[[ Data open ]]

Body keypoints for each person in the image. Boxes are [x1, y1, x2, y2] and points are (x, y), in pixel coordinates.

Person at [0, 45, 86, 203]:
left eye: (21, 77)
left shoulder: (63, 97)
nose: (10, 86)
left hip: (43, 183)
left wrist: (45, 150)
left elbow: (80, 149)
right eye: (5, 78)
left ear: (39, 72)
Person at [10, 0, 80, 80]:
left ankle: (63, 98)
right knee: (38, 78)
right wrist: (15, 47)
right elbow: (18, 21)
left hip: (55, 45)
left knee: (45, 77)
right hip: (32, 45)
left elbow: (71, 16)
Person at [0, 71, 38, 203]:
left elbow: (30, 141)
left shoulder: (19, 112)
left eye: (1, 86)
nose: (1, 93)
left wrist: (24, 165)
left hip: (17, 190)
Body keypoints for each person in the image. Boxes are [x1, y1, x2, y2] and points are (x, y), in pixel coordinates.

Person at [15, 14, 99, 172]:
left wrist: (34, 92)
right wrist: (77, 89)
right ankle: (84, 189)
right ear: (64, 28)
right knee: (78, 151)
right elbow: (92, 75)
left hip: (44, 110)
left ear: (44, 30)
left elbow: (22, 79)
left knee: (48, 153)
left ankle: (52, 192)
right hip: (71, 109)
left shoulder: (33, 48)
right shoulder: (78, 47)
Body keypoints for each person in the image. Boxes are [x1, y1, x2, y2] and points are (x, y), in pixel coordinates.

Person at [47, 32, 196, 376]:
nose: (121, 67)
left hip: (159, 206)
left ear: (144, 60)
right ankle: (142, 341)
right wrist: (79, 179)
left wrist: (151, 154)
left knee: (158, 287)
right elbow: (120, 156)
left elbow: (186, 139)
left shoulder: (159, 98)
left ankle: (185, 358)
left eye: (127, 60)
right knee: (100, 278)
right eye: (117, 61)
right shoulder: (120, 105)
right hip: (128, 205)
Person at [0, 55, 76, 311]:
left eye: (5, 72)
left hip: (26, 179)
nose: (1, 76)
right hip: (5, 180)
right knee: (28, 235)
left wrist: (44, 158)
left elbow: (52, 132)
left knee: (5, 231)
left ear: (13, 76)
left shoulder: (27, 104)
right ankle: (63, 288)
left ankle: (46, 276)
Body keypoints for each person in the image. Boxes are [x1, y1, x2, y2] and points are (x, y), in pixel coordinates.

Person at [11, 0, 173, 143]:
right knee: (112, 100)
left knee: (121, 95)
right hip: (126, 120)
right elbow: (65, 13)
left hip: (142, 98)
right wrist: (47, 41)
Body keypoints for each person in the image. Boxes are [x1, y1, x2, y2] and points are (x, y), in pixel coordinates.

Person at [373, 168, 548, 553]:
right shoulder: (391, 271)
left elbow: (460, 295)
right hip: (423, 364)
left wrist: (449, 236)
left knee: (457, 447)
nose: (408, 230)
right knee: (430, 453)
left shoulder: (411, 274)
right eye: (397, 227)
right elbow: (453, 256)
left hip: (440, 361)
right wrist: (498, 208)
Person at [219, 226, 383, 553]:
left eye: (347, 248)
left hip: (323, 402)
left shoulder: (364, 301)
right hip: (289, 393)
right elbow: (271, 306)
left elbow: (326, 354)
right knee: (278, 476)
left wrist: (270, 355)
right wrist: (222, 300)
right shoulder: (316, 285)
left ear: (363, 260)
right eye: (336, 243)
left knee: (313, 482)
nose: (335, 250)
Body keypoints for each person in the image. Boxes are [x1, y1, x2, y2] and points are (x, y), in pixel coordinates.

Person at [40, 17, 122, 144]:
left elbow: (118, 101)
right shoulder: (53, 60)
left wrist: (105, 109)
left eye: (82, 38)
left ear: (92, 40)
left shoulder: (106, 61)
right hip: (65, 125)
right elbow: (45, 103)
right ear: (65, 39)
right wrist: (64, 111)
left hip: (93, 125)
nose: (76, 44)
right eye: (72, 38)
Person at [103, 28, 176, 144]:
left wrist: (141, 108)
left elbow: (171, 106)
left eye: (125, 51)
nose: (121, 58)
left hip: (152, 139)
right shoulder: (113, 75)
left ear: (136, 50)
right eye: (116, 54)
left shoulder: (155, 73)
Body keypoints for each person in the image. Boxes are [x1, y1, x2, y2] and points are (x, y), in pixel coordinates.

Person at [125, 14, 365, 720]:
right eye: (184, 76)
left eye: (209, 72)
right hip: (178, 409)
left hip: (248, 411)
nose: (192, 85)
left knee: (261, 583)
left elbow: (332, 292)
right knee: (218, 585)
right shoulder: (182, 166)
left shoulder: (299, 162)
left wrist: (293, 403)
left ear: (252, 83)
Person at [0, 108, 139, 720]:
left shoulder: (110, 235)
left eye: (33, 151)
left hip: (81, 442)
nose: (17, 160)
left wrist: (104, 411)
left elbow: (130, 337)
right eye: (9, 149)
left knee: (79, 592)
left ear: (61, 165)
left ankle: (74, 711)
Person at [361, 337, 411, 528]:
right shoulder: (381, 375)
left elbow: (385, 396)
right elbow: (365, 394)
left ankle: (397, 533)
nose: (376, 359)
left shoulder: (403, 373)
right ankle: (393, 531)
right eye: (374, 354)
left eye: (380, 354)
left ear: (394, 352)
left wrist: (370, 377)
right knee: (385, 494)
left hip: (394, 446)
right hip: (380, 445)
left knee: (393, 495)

[[ Data closed ]]

■ **The task**:
Every entry above should be retyped exactly as it appears.

■ **Your solution**:
Body keypoints for each person in the image. Boxes are [x1, y1, x2, y2] and points are (x, y), in pixel coordinates.

Person at [0, 45, 86, 203]:
left eye: (21, 77)
left shoulder: (63, 97)
nose: (10, 86)
left hip: (43, 183)
left wrist: (45, 150)
left elbow: (80, 149)
right eye: (5, 78)
left ear: (39, 72)
Person at [10, 0, 80, 80]:
left ankle: (63, 98)
right knee: (38, 78)
right wrist: (15, 47)
right elbow: (18, 21)
left hip: (55, 45)
left knee: (45, 77)
right hip: (32, 45)
left elbow: (71, 16)
Person at [0, 71, 38, 203]:
left elbow: (30, 141)
left shoulder: (19, 112)
left eye: (1, 86)
nose: (1, 93)
left wrist: (24, 165)
left hip: (17, 190)
Body keypoints for each person in the image. Boxes are [x1, y1, x2, y2] and points are (x, y), in pixel coordinates.

Person at [15, 14, 99, 172]:
left wrist: (34, 92)
right wrist: (77, 89)
right ankle: (84, 189)
right ear: (64, 28)
right knee: (78, 151)
right elbow: (92, 75)
left hip: (44, 110)
left ear: (44, 30)
left elbow: (22, 79)
left knee: (48, 153)
left ankle: (52, 192)
right hip: (71, 109)
left shoulder: (33, 48)
right shoulder: (78, 47)
Body keypoints for each person in the image. Boxes are [x1, y1, x2, y2] and points are (x, y), in pixel coordinates.

Person at [47, 32, 196, 376]:
nose: (121, 67)
left hip: (159, 206)
left ear: (144, 60)
right ankle: (142, 341)
right wrist: (79, 179)
left wrist: (151, 154)
left knee: (158, 287)
right elbow: (120, 156)
left elbow: (186, 139)
left shoulder: (159, 98)
left ankle: (185, 358)
left eye: (127, 60)
right knee: (100, 278)
right eye: (117, 61)
right shoulder: (120, 105)
right hip: (128, 205)
Person at [0, 55, 76, 311]:
left eye: (5, 72)
left hip: (26, 179)
nose: (1, 76)
right hip: (5, 180)
right knee: (28, 235)
left wrist: (44, 158)
left elbow: (52, 132)
left knee: (5, 231)
left ear: (13, 76)
left shoulder: (27, 104)
right ankle: (63, 288)
left ankle: (46, 276)
Body keypoints for each person in the image. Boxes are [x1, y1, x2, y2] and points are (x, y), in pixel coordinates.

Person at [11, 0, 173, 143]:
right knee: (112, 100)
left knee: (121, 95)
right hip: (126, 120)
right elbow: (65, 13)
left hip: (142, 98)
right wrist: (47, 41)
Body keypoints for each person in the image. Boxes are [x1, y1, x2, y2] and points are (x, y), in pixel coordinates.

Person at [373, 168, 548, 553]:
right shoulder: (391, 271)
left elbow: (460, 295)
right hip: (423, 364)
left wrist: (449, 236)
left knee: (457, 447)
nose: (408, 230)
right knee: (430, 453)
left shoulder: (411, 274)
right eye: (397, 227)
right elbow: (453, 256)
left hip: (440, 361)
right wrist: (498, 208)
Person at [219, 226, 383, 553]:
left eye: (347, 248)
left hip: (323, 402)
left shoulder: (364, 301)
right hip: (289, 393)
right elbow: (271, 306)
left elbow: (326, 354)
right knee: (278, 476)
left wrist: (270, 355)
right wrist: (222, 300)
right shoulder: (316, 285)
left ear: (363, 260)
right eye: (336, 243)
left knee: (313, 482)
nose: (335, 250)
Body keypoints for each person in the image. Boxes are [x1, y1, x2, y2] and points are (x, y), in pixel coordinates.

Person at [40, 17, 122, 144]:
left elbow: (118, 101)
right shoulder: (53, 60)
left wrist: (105, 109)
left eye: (82, 38)
left ear: (92, 40)
left shoulder: (106, 61)
right hip: (65, 125)
right elbow: (45, 103)
right ear: (65, 39)
right wrist: (64, 111)
left hip: (93, 125)
nose: (76, 44)
right eye: (72, 38)
Person at [103, 28, 176, 144]:
left wrist: (141, 108)
left elbow: (171, 106)
left eye: (125, 51)
nose: (121, 58)
left hip: (152, 139)
right shoulder: (113, 75)
left ear: (136, 50)
right eye: (116, 54)
left shoulder: (155, 73)
Body keypoints for each person in the image. Boxes are [x1, y1, x2, y2] and points are (x, y), in pixel coordinates.

Person at [125, 14, 365, 720]:
right eye: (184, 76)
left eye: (209, 72)
right hip: (178, 409)
left hip: (248, 411)
nose: (192, 85)
left knee: (261, 583)
left elbow: (332, 292)
right knee: (218, 585)
right shoulder: (182, 166)
left shoulder: (299, 162)
left wrist: (293, 403)
left ear: (252, 83)
Person at [0, 108, 139, 720]:
left shoulder: (110, 235)
left eye: (33, 151)
left hip: (81, 442)
nose: (17, 160)
left wrist: (104, 411)
left elbow: (130, 337)
right eye: (9, 149)
left knee: (79, 592)
left ear: (61, 165)
left ankle: (74, 711)
Person at [361, 337, 411, 528]:
right shoulder: (381, 375)
left elbow: (385, 396)
right elbow: (365, 394)
left ankle: (397, 533)
nose: (376, 359)
left shoulder: (403, 373)
right ankle: (393, 531)
right eye: (374, 354)
left eye: (380, 354)
left ear: (394, 352)
left wrist: (370, 377)
right knee: (385, 494)
left hip: (394, 446)
right hip: (380, 445)
left knee: (393, 495)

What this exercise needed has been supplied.